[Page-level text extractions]
--- START ---
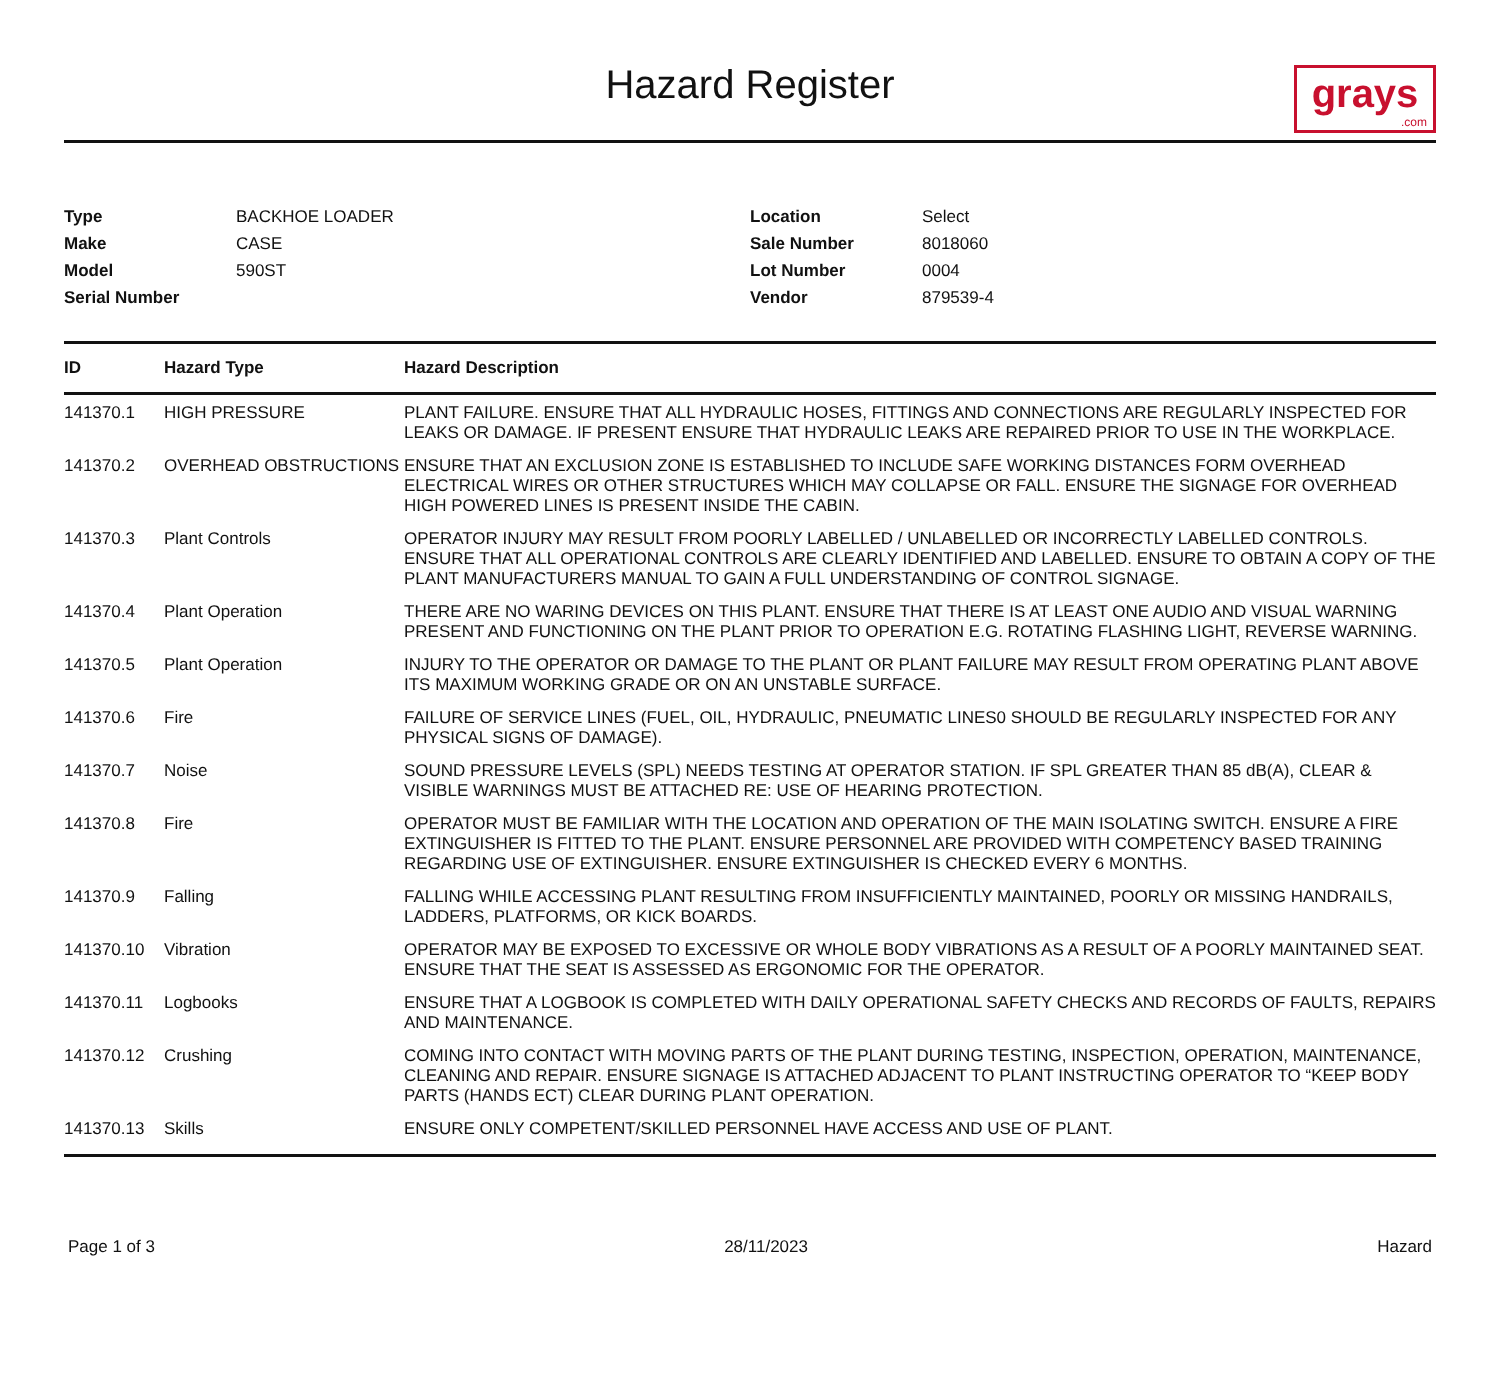Hazard Register
grays.com
Type BACKHOE LOADER Make CASE Model 590ST Serial Number Location Select Sale Number 8018060 Lot Number 0004 Vendor 879539-4
| ID | Hazard Type | Hazard Description |
| --- | --- | --- |
| 141370.1 | HIGH PRESSURE | PLANT FAILURE. ENSURE THAT ALL HYDRAULIC HOSES, FITTINGS AND CONNECTIONS ARE REGULARLY INSPECTED FOR LEAKS OR DAMAGE. IF PRESENT ENSURE THAT HYDRAULIC LEAKS ARE REPAIRED PRIOR TO USE IN THE WORKPLACE. |
| 141370.2 | OVERHEAD OBSTRUCTIONS | ENSURE THAT AN EXCLUSION ZONE IS ESTABLISHED TO INCLUDE SAFE WORKING DISTANCES FORM OVERHEAD ELECTRICAL WIRES OR OTHER STRUCTURES WHICH MAY COLLAPSE OR FALL. ENSURE THE SIGNAGE FOR OVERHEAD HIGH POWERED LINES IS PRESENT INSIDE THE CABIN. |
| 141370.3 | Plant Controls | OPERATOR INJURY MAY RESULT FROM POORLY LABELLED / UNLABELLED OR INCORRECTLY LABELLED CONTROLS. ENSURE THAT ALL OPERATIONAL CONTROLS ARE CLEARLY IDENTIFIED AND LABELLED. ENSURE TO OBTAIN A COPY OF THE PLANT MANUFACTURERS MANUAL TO GAIN A FULL UNDERSTANDING OF CONTROL SIGNAGE. |
| 141370.4 | Plant Operation | THERE ARE NO WARING DEVICES ON THIS PLANT. ENSURE THAT THERE IS AT LEAST ONE AUDIO AND VISUAL WARNING PRESENT AND FUNCTIONING ON THE PLANT PRIOR TO OPERATION E.G. ROTATING FLASHING LIGHT, REVERSE WARNING. |
| 141370.5 | Plant Operation | INJURY TO THE OPERATOR OR DAMAGE TO THE PLANT OR PLANT FAILURE MAY RESULT FROM OPERATING PLANT ABOVE ITS MAXIMUM WORKING GRADE OR ON AN UNSTABLE SURFACE. |
| 141370.6 | Fire | FAILURE OF SERVICE LINES (FUEL, OIL, HYDRAULIC, PNEUMATIC LINES0 SHOULD BE REGULARLY INSPECTED FOR ANY PHYSICAL SIGNS OF DAMAGE). |
| 141370.7 | Noise | SOUND PRESSURE LEVELS (SPL) NEEDS TESTING AT OPERATOR STATION. IF SPL GREATER THAN 85 dB(A), CLEAR & VISIBLE WARNINGS MUST BE ATTACHED RE: USE OF HEARING PROTECTION. |
| 141370.8 | Fire | OPERATOR MUST BE FAMILIAR WITH THE LOCATION AND OPERATION OF THE MAIN ISOLATING SWITCH. ENSURE A FIRE EXTINGUISHER IS FITTED TO THE PLANT. ENSURE PERSONNEL ARE PROVIDED WITH COMPETENCY BASED TRAINING REGARDING USE OF EXTINGUISHER. ENSURE EXTINGUISHER IS CHECKED EVERY 6 MONTHS. |
| 141370.9 | Falling | FALLING WHILE ACCESSING PLANT RESULTING FROM INSUFFICIENTLY MAINTAINED, POORLY OR MISSING HANDRAILS, LADDERS, PLATFORMS, OR KICK BOARDS. |
| 141370.10 | Vibration | OPERATOR MAY BE EXPOSED TO EXCESSIVE OR WHOLE BODY VIBRATIONS AS A RESULT OF A POORLY MAINTAINED SEAT. ENSURE THAT THE SEAT IS ASSESSED AS ERGONOMIC FOR THE OPERATOR. |
| 141370.11 | Logbooks | ENSURE THAT A LOGBOOK IS COMPLETED WITH DAILY OPERATIONAL SAFETY CHECKS AND RECORDS OF FAULTS, REPAIRS AND MAINTENANCE. |
| 141370.12 | Crushing | COMING INTO CONTACT WITH MOVING PARTS OF THE PLANT DURING TESTING, INSPECTION, OPERATION, MAINTENANCE, CLEANING AND REPAIR. ENSURE SIGNAGE IS ATTACHED ADJACENT TO PLANT INSTRUCTING OPERATOR TO “KEEP BODY PARTS (HANDS ECT) CLEAR DURING PLANT OPERATION. |
| 141370.13 | Skills | ENSURE ONLY COMPETENT/SKILLED PERSONNEL HAVE ACCESS AND USE OF PLANT. |
Page 1 of 3 28/11/2023 Hazard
--- END ---
Aim of the exercise → Begin with the line that contains "AND MAINTENANCE. |" and quote each line after it exactly, stopping after the last line of the data.

Written answer →
| 141370.11 | Logbooks | ENSURE THAT A LOGBOOK IS COMPLETED WITH DAILY OPERATIONAL SAFETY CHECKS AND RECORDS OF FAULTS, REPAIRS AND MAINTENANCE. |
| 141370.12 | Crushing | COMING INTO CONTACT WITH MOVING PARTS OF THE PLANT DURING TESTING, INSPECTION, OPERATION, MAINTENANCE, CLEANING AND REPAIR. ENSURE SIGNAGE IS ATTACHED ADJACENT TO PLANT INSTRUCTING OPERATOR TO “KEEP BODY PARTS (HANDS ECT) CLEAR DURING PLANT OPERATION. |
| 141370.13 | Skills | ENSURE ONLY COMPETENT/SKILLED PERSONNEL HAVE ACCESS AND USE OF PLANT. |
Page 1 of 3 28/11/2023 Hazard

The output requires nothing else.